▶ **Entries provided**
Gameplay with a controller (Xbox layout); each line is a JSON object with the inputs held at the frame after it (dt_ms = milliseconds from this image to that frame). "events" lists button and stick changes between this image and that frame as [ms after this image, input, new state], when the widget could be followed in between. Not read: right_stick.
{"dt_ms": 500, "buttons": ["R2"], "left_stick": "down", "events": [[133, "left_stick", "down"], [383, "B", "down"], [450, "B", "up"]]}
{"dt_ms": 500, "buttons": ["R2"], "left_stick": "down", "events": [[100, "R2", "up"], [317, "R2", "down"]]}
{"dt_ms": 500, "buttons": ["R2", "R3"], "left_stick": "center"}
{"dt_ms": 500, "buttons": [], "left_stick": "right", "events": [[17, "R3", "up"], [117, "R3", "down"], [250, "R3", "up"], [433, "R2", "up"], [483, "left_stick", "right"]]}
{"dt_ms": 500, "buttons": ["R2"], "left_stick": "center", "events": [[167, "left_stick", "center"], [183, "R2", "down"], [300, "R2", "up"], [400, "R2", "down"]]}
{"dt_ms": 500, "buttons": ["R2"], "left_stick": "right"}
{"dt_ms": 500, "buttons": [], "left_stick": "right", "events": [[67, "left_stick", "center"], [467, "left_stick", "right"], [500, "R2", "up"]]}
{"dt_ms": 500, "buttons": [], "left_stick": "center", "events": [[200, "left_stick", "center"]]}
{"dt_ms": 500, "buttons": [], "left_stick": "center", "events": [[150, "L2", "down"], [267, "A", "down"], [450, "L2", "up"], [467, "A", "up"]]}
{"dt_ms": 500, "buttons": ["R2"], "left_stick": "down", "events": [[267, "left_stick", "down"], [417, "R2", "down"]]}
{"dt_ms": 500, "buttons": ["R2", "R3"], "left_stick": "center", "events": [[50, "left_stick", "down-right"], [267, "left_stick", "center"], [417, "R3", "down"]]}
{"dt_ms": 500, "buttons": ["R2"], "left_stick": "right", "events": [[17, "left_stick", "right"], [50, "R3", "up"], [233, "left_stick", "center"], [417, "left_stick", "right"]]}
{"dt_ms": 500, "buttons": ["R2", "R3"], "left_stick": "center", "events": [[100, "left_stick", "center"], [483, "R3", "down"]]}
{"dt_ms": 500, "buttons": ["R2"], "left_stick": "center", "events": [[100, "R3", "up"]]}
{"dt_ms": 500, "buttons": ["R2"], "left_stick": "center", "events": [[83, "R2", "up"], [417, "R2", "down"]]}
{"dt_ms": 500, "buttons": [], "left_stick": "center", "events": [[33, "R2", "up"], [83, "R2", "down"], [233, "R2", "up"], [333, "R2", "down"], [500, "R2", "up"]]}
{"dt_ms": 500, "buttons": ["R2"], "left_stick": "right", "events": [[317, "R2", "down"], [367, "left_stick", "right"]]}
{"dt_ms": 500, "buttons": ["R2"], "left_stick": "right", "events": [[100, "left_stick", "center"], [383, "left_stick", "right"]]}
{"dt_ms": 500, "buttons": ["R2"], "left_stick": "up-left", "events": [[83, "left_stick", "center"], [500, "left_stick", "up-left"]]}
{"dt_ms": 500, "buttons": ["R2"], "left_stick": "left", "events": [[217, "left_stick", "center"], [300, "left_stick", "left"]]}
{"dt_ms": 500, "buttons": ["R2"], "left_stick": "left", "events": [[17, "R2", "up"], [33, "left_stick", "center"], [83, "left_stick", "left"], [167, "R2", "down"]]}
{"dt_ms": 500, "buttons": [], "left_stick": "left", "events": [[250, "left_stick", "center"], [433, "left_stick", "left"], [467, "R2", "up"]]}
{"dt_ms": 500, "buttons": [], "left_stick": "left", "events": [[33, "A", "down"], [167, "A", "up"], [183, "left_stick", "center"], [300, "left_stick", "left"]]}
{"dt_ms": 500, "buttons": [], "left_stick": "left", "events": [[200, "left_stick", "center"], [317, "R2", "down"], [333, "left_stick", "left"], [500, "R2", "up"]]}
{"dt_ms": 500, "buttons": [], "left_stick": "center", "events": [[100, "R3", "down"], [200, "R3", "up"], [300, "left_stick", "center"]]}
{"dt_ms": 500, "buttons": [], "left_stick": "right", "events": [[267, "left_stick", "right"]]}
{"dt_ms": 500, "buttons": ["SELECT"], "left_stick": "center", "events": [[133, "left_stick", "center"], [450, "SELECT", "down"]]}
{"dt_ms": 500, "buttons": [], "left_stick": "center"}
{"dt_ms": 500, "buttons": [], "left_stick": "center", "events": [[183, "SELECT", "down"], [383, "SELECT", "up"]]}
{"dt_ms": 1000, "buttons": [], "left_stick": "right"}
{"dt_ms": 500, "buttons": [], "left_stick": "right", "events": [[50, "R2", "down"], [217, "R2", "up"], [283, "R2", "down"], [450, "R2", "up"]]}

▶ **Work required**
Please reproduce the whole listing exactly, omitting no line.

▶ **Answer**
Gameplay with a controller (Xbox layout); each line is a JSON object with the inputs held at the frame after it (dt_ms = milliseconds from this image to that frame). "events" lists button and stick changes between this image and that frame as [ms after this image, input, new state], when the widget could be followed in between. Not read: right_stick.
{"dt_ms": 500, "buttons": ["R2"], "left_stick": "down", "events": [[133, "left_stick", "down"], [383, "B", "down"], [450, "B", "up"]]}
{"dt_ms": 500, "buttons": ["R2"], "left_stick": "down", "events": [[100, "R2", "up"], [317, "R2", "down"]]}
{"dt_ms": 500, "buttons": ["R2", "R3"], "left_stick": "center"}
{"dt_ms": 500, "buttons": [], "left_stick": "right", "events": [[17, "R3", "up"], [117, "R3", "down"], [250, "R3", "up"], [433, "R2", "up"], [483, "left_stick", "right"]]}
{"dt_ms": 500, "buttons": ["R2"], "left_stick": "center", "events": [[167, "left_stick", "center"], [183, "R2", "down"], [300, "R2", "up"], [400, "R2", "down"]]}
{"dt_ms": 500, "buttons": ["R2"], "left_stick": "right"}
{"dt_ms": 500, "buttons": [], "left_stick": "right", "events": [[67, "left_stick", "center"], [467, "left_stick", "right"], [500, "R2", "up"]]}
{"dt_ms": 500, "buttons": [], "left_stick": "center", "events": [[200, "left_stick", "center"]]}
{"dt_ms": 500, "buttons": [], "left_stick": "center", "events": [[150, "L2", "down"], [267, "A", "down"], [450, "L2", "up"], [467, "A", "up"]]}
{"dt_ms": 500, "buttons": ["R2"], "left_stick": "down", "events": [[267, "left_stick", "down"], [417, "R2", "down"]]}
{"dt_ms": 500, "buttons": ["R2", "R3"], "left_stick": "center", "events": [[50, "left_stick", "down-right"], [267, "left_stick", "center"], [417, "R3", "down"]]}
{"dt_ms": 500, "buttons": ["R2"], "left_stick": "right", "events": [[17, "left_stick", "right"], [50, "R3", "up"], [233, "left_stick", "center"], [417, "left_stick", "right"]]}
{"dt_ms": 500, "buttons": ["R2", "R3"], "left_stick": "center", "events": [[100, "left_stick", "center"], [483, "R3", "down"]]}
{"dt_ms": 500, "buttons": ["R2"], "left_stick": "center", "events": [[100, "R3", "up"]]}
{"dt_ms": 500, "buttons": ["R2"], "left_stick": "center", "events": [[83, "R2", "up"], [417, "R2", "down"]]}
{"dt_ms": 500, "buttons": [], "left_stick": "center", "events": [[33, "R2", "up"], [83, "R2", "down"], [233, "R2", "up"], [333, "R2", "down"], [500, "R2", "up"]]}
{"dt_ms": 500, "buttons": ["R2"], "left_stick": "right", "events": [[317, "R2", "down"], [367, "left_stick", "right"]]}
{"dt_ms": 500, "buttons": ["R2"], "left_stick": "right", "events": [[100, "left_stick", "center"], [383, "left_stick", "right"]]}
{"dt_ms": 500, "buttons": ["R2"], "left_stick": "up-left", "events": [[83, "left_stick", "center"], [500, "left_stick", "up-left"]]}
{"dt_ms": 500, "buttons": ["R2"], "left_stick": "left", "events": [[217, "left_stick", "center"], [300, "left_stick", "left"]]}
{"dt_ms": 500, "buttons": ["R2"], "left_stick": "left", "events": [[17, "R2", "up"], [33, "left_stick", "center"], [83, "left_stick", "left"], [167, "R2", "down"]]}
{"dt_ms": 500, "buttons": [], "left_stick": "left", "events": [[250, "left_stick", "center"], [433, "left_stick", "left"], [467, "R2", "up"]]}
{"dt_ms": 500, "buttons": [], "left_stick": "left", "events": [[33, "A", "down"], [167, "A", "up"], [183, "left_stick", "center"], [300, "left_stick", "left"]]}
{"dt_ms": 500, "buttons": [], "left_stick": "left", "events": [[200, "left_stick", "center"], [317, "R2", "down"], [333, "left_stick", "left"], [500, "R2", "up"]]}
{"dt_ms": 500, "buttons": [], "left_stick": "center", "events": [[100, "R3", "down"], [200, "R3", "up"], [300, "left_stick", "center"]]}
{"dt_ms": 500, "buttons": [], "left_stick": "right", "events": [[267, "left_stick", "right"]]}
{"dt_ms": 500, "buttons": ["SELECT"], "left_stick": "center", "events": [[133, "left_stick", "center"], [450, "SELECT", "down"]]}
{"dt_ms": 500, "buttons": [], "left_stick": "center"}
{"dt_ms": 500, "buttons": [], "left_stick": "center", "events": [[183, "SELECT", "down"], [383, "SELECT", "up"]]}
{"dt_ms": 1000, "buttons": [], "left_stick": "right"}
{"dt_ms": 500, "buttons": [], "left_stick": "right", "events": [[50, "R2", "down"], [217, "R2", "up"], [283, "R2", "down"], [450, "R2", "up"]]}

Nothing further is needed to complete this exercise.